- [Exercise] Reproduce the data exactly and drop any pictures it holds.

(Dataset entries)

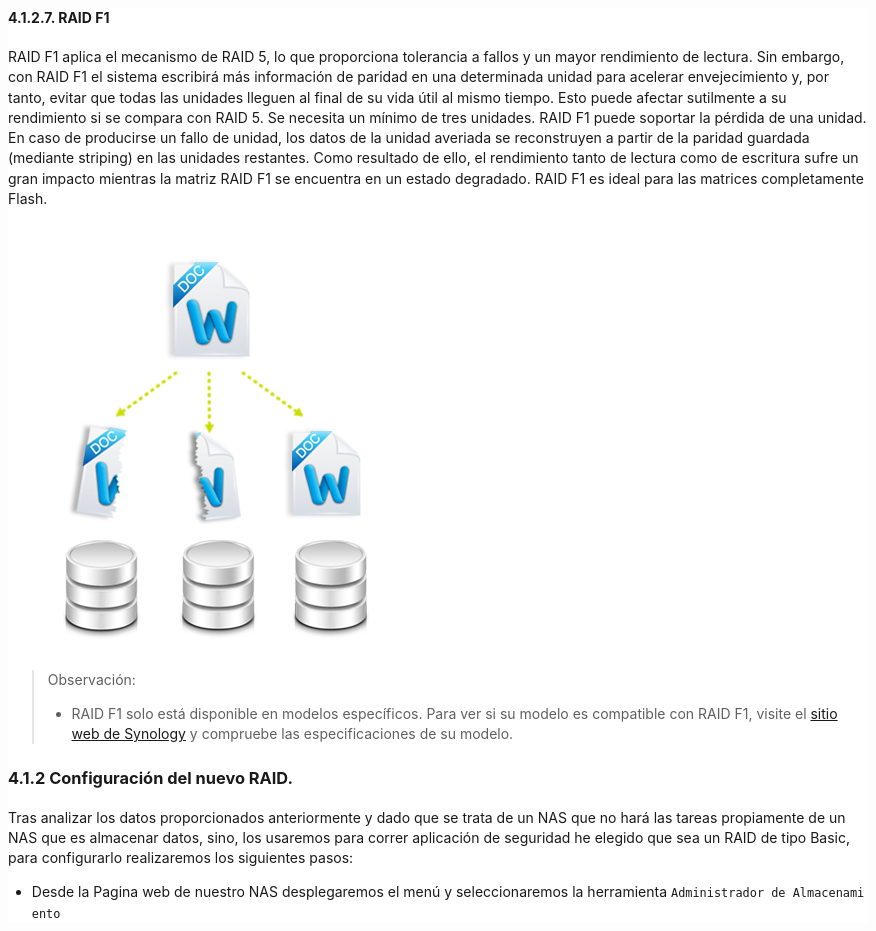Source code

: #### 4.1.2.7. RAID F1

RAID F1 aplica el mecanismo de RAID 5, lo que proporciona tolerancia a fallos y un mayor rendimiento de lectura. Sin embargo, con RAID F1 el sistema escribirá más información de paridad en una determinada unidad para acelerar envejecimiento y, por tanto, evitar que todas las unidades lleguen al final de su vida útil al mismo tiempo. Esto puede afectar sutilmente a su rendimiento si se compara con RAID 5. Se necesita un mínimo de tres unidades. RAID F1 puede soportar la pérdida de una unidad. En caso de producirse un fallo de unidad, los datos de la unidad averiada se reconstruyen a partir de la paridad guardada (mediante striping) en las unidades restantes. Como resultado de ello, el rendimiento tanto de lectura como de escritura sufre un gran impacto mientras la matriz RAID F1 se encuentra en un estado degradado. RAID F1 es ideal para las matrices completamente Flash.

![alt text](/DSM-Virtual/images/RAID-F1.png)

> Observación:
>    + RAID F1 solo está disponible en modelos específicos. Para ver si su modelo es compatible con RAID F1, visite el [sitio web de Synology](https://www.synology.com/) y compruebe las especificaciones de su modelo.

### 4.1.2 Configuración del nuevo RAID.

Tras analizar los datos proporcionados anteriormente y dado que se trata de un NAS que no hará las tareas propiamente de un NAS que es almacenar datos, sino, los usaremos para correr aplicación de seguridad he elegido que sea un RAID de tipo Basic, para configurarlo realizaremos los siguientes pasos:

+ Desde la Pagina web de nuestro NAS desplegaremos el menú y seleccionaremos la herramienta `Administrador de Almacenamiento`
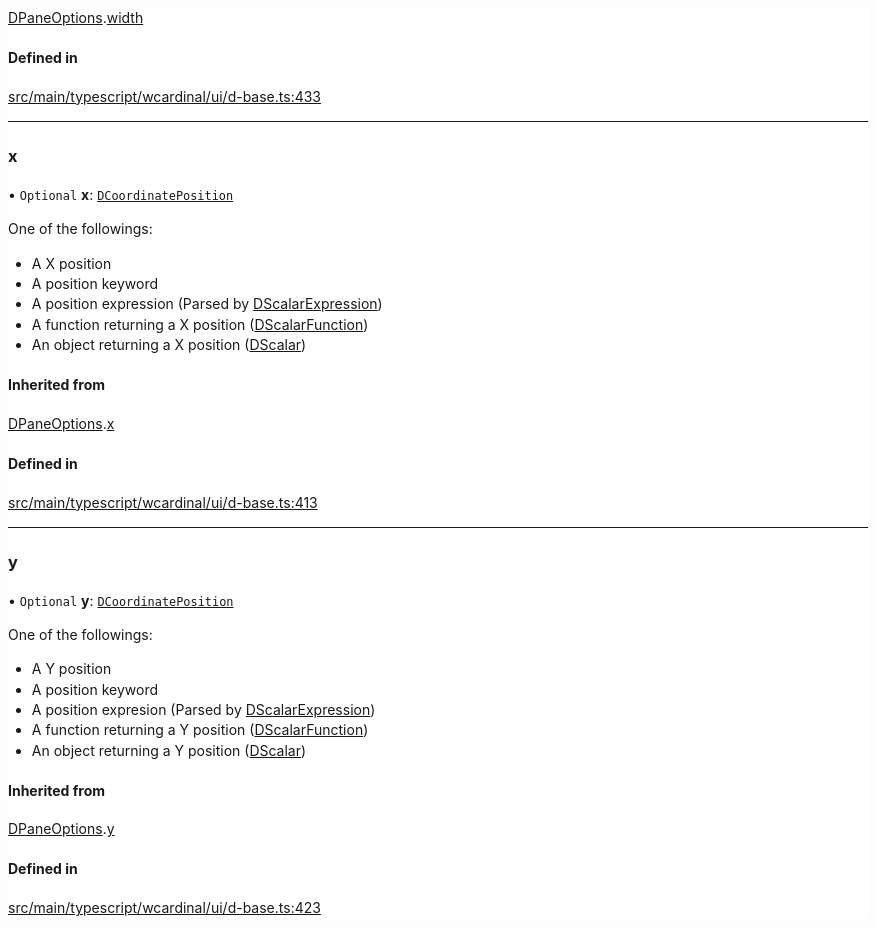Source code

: [DPaneOptions](DPaneOptions.md).[width](DPaneOptions.md#width)

#### Defined in

[src/main/typescript/wcardinal/ui/d-base.ts:433](https://github.com/winter-cardinal/winter-cardinal-ui/blob/v0.310.1/src/main/typescript/wcardinal/ui/d-base.ts#L433)

___

### x

• `Optional` **x**: [`DCoordinatePosition`](../index.md#dcoordinateposition)

One of the followings:
* A X position
* A position keyword
* A position expression (Parsed by [DScalarExpression](../classes/DScalarExpression.md))
* A function returning a X position ([DScalarFunction](../index.md#dscalarfunction))
* An object returning a X position ([DScalar](DScalar.md))

#### Inherited from

[DPaneOptions](DPaneOptions.md).[x](DPaneOptions.md#x)

#### Defined in

[src/main/typescript/wcardinal/ui/d-base.ts:413](https://github.com/winter-cardinal/winter-cardinal-ui/blob/v0.310.1/src/main/typescript/wcardinal/ui/d-base.ts#L413)

___

### y

• `Optional` **y**: [`DCoordinatePosition`](../index.md#dcoordinateposition)

One of the followings:
* A Y position
* A position keyword
* A position expresion (Parsed by [DScalarExpression](../classes/DScalarExpression.md))
* A function returning a Y position ([DScalarFunction](../index.md#dscalarfunction))
* An object returning a Y position ([DScalar](DScalar.md))

#### Inherited from

[DPaneOptions](DPaneOptions.md).[y](DPaneOptions.md#y)

#### Defined in

[src/main/typescript/wcardinal/ui/d-base.ts:423](https://github.com/winter-cardinal/winter-cardinal-ui/blob/v0.310.1/src/main/typescript/wcardinal/ui/d-base.ts#L423)
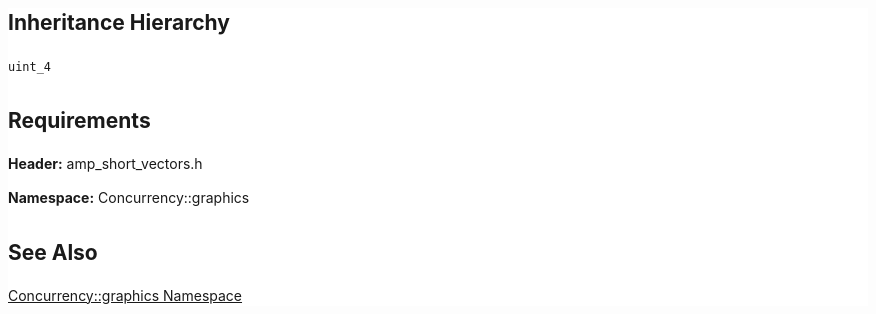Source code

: ## Inheritance Hierarchy  
 `uint_4`  
  
## Requirements  
 **Header:** amp_short_vectors.h  
  
 **Namespace:** Concurrency::graphics  
  
## See Also  
 [Concurrency::graphics Namespace](../../../parallel/amp/reference/concurrency-graphics-namespace.md)
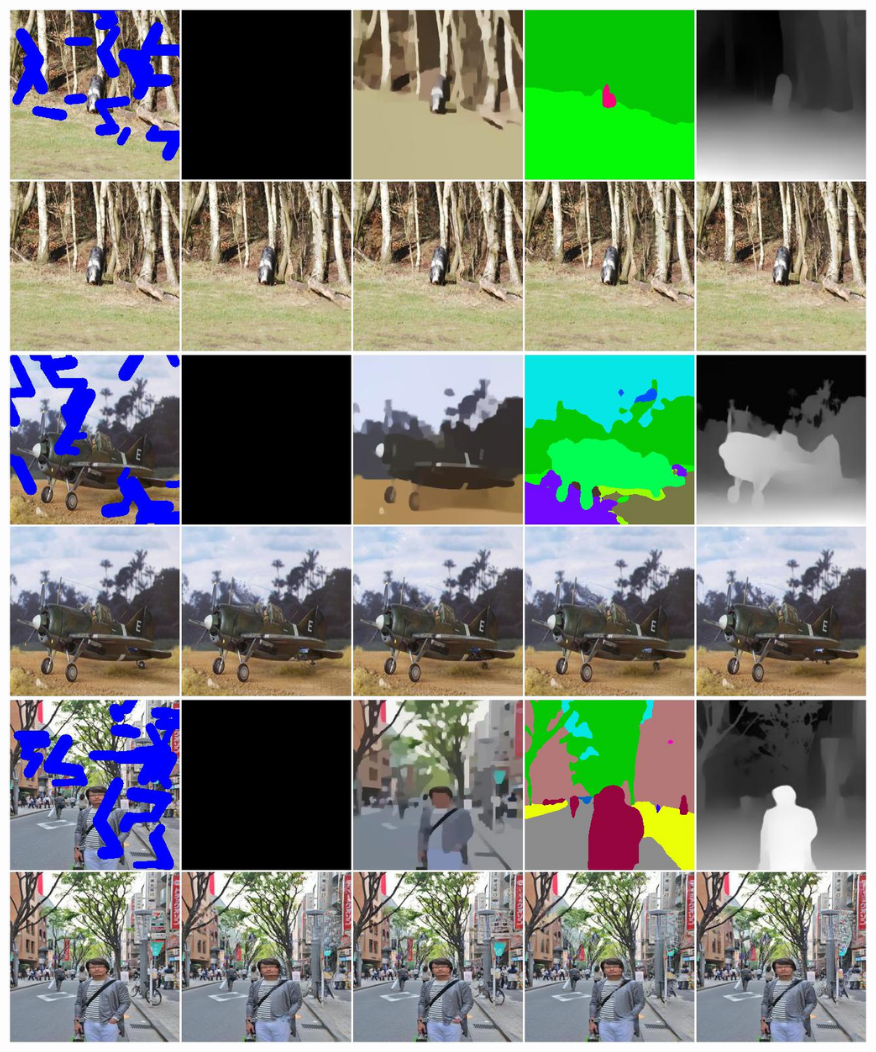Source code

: <img src='guide_compare/12.jpg' align="middle" width=1080>
<img src='guide_compare/13.jpg' align="middle" width=1080>
<img src='guide_compare/14.jpg' align="middle" width=1080>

- [Result for this task]
Source code

: #### 4.1.2.7. RAID F1

RAID F1 aplica el mecanismo de RAID 5, lo que proporciona tolerancia a fallos y un mayor rendimiento de lectura. Sin embargo, con RAID F1 el sistema escribirá más información de paridad en una determinada unidad para acelerar envejecimiento y, por tanto, evitar que todas las unidades lleguen al final de su vida útil al mismo tiempo. Esto puede afectar sutilmente a su rendimiento si se compara con RAID 5. Se necesita un mínimo de tres unidades. RAID F1 puede soportar la pérdida de una unidad. En caso de producirse un fallo de unidad, los datos de la unidad averiada se reconstruyen a partir de la paridad guardada (mediante striping) en las unidades restantes. Como resultado de ello, el rendimiento tanto de lectura como de escritura sufre un gran impacto mientras la matriz RAID F1 se encuentra en un estado degradado. RAID F1 es ideal para las matrices completamente Flash.

![alt text](/DSM-Virtual/images/RAID-F1.png)

> Observación:
>    + RAID F1 solo está disponible en modelos específicos. Para ver si su modelo es compatible con RAID F1, visite el [sitio web de Synology](https://www.synology.com/) y compruebe las especificaciones de su modelo.

### 4.1.2 Configuración del nuevo RAID.

Tras analizar los datos proporcionados anteriormente y dado que se trata de un NAS que no hará las tareas propiamente de un NAS que es almacenar datos, sino, los usaremos para correr aplicación de seguridad he elegido que sea un RAID de tipo Basic, para configurarlo realizaremos los siguientes pasos:

+ Desde la Pagina web de nuestro NAS desplegaremos el menú y seleccionaremos la herramienta `Administrador de Almacenamiento`
Source code

: [DPaneOptions](DPaneOptions.md).[width](DPaneOptions.md#width)

#### Defined in

[src/main/typescript/wcardinal/ui/d-base.ts:433](https://github.com/winter-cardinal/winter-cardinal-ui/blob/v0.310.1/src/main/typescript/wcardinal/ui/d-base.ts#L433)

___

### x

• `Optional` **x**: [`DCoordinatePosition`](../index.md#dcoordinateposition)

One of the followings:
* A X position
* A position keyword
* A position expression (Parsed by [DScalarExpression](../classes/DScalarExpression.md))
* A function returning a X position ([DScalarFunction](../index.md#dscalarfunction))
* An object returning a X position ([DScalar](DScalar.md))

#### Inherited from

[DPaneOptions](DPaneOptions.md).[x](DPaneOptions.md#x)

#### Defined in

[src/main/typescript/wcardinal/ui/d-base.ts:413](https://github.com/winter-cardinal/winter-cardinal-ui/blob/v0.310.1/src/main/typescript/wcardinal/ui/d-base.ts#L413)

___

### y

• `Optional` **y**: [`DCoordinatePosition`](../index.md#dcoordinateposition)

One of the followings:
* A Y position
* A position keyword
* A position expresion (Parsed by [DScalarExpression](../classes/DScalarExpression.md))
* A function returning a Y position ([DScalarFunction](../index.md#dscalarfunction))
* An object returning a Y position ([DScalar](DScalar.md))

#### Inherited from

[DPaneOptions](DPaneOptions.md).[y](DPaneOptions.md#y)

#### Defined in

[src/main/typescript/wcardinal/ui/d-base.ts:423](https://github.com/winter-cardinal/winter-cardinal-ui/blob/v0.310.1/src/main/typescript/wcardinal/ui/d-base.ts#L423)
Source code

: ## Inheritance Hierarchy  
 `uint_4`  
  
## Requirements  
 **Header:** amp_short_vectors.h  
  
 **Namespace:** Concurrency::graphics  
  
## See Also  
 [Concurrency::graphics Namespace](../../../parallel/amp/reference/concurrency-graphics-namespace.md)
Source code

: <img src='guide_compare/12.jpg' align="middle" width=1080>
<img src='guide_compare/13.jpg' align="middle" width=1080>
<img src='guide_compare/14.jpg' align="middle" width=1080>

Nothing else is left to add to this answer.